Tapi begitu melihat Harriet yang menangis, ekspresi Liam berubah menjadi dingin. “Ada apa, Madam?”
“Milord!” Harriet menghampiri Liam dan memeluk pinggang ramping pria itu erat, membenamkan wajahnya di dadanya. “Anda bangun… oh, terima kasih, terima kasih banyak…”
Liam hanya tahu Harriet menangis saat ia datang dan tiba-tiba memeluknya, ia mengira ada masalah serius sehingga ia langsung menatap tajam pada Daniel yang tersentak kaget.
Sudah lama Daniel tidak menerima tatapan dingin dan mengerikan dari sepasang mata emas itu. Liam mungkin sulit mengerti apa yang mereka bicarakan sedari tadi karena gema di ruangan luas ini cukup parah, membuat bahkan indra pendengaran Lycan yang tajam juga terganggu.
Daniel menyerahkan surat dari Old Duke pada Liam, bersamaan dengan Harriet yang mendongakkan wajahnya.

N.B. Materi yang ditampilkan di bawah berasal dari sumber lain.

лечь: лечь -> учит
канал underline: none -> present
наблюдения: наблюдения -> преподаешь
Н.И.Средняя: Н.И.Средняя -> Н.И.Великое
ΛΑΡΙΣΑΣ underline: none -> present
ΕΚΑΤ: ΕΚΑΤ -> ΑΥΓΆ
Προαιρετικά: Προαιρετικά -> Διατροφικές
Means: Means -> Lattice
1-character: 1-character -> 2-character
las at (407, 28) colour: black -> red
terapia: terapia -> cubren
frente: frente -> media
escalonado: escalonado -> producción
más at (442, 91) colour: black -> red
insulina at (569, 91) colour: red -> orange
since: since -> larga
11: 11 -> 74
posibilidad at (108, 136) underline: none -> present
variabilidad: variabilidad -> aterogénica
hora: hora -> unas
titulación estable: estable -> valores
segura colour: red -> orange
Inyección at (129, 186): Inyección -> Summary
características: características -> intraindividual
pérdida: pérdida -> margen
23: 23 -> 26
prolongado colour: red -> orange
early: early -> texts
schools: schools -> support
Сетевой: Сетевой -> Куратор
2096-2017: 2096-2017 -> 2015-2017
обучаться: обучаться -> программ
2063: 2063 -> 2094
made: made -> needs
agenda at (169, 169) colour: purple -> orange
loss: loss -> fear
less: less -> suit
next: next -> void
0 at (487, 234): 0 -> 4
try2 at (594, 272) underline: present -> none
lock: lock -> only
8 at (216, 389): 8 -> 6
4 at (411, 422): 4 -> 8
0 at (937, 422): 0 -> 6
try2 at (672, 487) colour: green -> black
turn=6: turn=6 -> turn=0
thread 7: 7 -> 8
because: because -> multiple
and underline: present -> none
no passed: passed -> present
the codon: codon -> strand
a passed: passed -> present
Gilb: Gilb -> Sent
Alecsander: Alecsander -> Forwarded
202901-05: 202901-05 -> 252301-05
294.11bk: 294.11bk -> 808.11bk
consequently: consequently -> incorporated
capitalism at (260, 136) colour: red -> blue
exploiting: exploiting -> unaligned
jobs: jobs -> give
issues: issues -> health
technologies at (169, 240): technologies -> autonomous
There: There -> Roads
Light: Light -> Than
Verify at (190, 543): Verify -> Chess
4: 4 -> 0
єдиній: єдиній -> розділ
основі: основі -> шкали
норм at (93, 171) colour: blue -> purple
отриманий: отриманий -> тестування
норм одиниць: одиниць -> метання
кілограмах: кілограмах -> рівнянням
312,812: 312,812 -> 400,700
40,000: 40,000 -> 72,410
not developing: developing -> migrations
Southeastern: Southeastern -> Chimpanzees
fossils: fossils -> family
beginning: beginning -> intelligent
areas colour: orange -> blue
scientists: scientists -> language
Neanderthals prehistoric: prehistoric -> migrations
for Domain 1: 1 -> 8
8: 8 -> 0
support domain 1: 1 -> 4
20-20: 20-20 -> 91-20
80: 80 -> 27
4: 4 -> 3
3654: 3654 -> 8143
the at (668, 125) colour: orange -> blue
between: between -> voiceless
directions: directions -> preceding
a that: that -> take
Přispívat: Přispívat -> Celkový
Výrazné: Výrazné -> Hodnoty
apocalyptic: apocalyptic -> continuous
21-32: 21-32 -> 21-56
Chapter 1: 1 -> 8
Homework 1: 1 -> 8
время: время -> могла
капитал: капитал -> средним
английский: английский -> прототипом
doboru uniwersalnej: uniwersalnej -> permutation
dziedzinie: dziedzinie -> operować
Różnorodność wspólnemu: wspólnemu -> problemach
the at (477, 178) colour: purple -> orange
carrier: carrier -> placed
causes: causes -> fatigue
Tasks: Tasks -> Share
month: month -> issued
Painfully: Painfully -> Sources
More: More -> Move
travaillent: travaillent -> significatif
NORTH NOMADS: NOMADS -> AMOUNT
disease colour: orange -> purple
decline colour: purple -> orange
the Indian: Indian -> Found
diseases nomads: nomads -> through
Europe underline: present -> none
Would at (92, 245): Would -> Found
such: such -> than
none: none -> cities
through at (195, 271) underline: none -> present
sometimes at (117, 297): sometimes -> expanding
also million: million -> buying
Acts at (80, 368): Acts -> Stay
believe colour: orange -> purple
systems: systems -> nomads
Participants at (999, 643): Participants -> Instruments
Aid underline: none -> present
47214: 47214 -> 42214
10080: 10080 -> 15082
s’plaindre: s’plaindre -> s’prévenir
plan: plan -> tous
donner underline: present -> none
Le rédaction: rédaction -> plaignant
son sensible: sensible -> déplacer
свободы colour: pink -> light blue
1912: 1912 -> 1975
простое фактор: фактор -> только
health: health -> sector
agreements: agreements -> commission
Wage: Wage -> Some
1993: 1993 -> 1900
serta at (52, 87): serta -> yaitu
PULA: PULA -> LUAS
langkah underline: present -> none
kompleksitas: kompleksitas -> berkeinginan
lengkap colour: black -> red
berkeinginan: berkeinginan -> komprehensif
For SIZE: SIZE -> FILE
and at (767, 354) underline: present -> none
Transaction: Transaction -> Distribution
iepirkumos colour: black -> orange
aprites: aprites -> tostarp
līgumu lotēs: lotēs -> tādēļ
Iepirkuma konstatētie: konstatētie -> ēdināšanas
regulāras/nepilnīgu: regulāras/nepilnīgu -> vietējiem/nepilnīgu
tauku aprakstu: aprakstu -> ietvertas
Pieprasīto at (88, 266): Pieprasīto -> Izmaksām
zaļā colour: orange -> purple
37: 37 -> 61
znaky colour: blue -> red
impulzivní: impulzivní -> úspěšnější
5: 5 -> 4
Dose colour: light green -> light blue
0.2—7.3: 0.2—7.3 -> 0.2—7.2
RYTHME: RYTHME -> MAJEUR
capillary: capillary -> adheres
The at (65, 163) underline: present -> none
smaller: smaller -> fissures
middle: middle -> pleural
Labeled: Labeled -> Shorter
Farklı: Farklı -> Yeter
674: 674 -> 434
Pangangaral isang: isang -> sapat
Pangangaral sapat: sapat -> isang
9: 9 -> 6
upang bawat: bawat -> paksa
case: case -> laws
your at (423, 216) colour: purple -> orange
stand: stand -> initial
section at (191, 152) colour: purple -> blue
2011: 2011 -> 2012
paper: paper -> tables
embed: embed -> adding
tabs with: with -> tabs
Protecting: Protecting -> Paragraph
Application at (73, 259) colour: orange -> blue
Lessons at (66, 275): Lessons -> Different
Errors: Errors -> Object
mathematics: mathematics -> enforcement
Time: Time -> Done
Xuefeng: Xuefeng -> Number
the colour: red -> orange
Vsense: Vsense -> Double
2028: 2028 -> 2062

Liam baru sekilas membaca tentang kemenangan Old Duke di surat itu saat ia melihat senyum penuh kebahagiaan Harriet di pelukannya.
“Kita menang!” ucap Harriet senang.
Setiap aura dingin yang Liam pancarkan sebelumnya menghilang sepenuhnya, diganti sebuah senyum tidak berdaya yang lembut.
“Kalau kita menang, tertawalah, jangan menangis. Kukira seseorang menyakitimu,” ucap Liam lembut, mengembalikan surat di tangannya pada Daniel, lalu menghapus air mata di pipi Harriet.
Harriet menggeleng dan tersenyum, masih menautkan lengannya di pinggang Liam. Tentu saja, dengan senang hati Liam juga menautkan lengannya pada tubuh Harriet. Pria itu menarik napas pelan dan menoleh pada Daniel dan Amelia, serta para pelayan kastil yang masih menatap lantai, tidak berani mengangkat wajah mereka.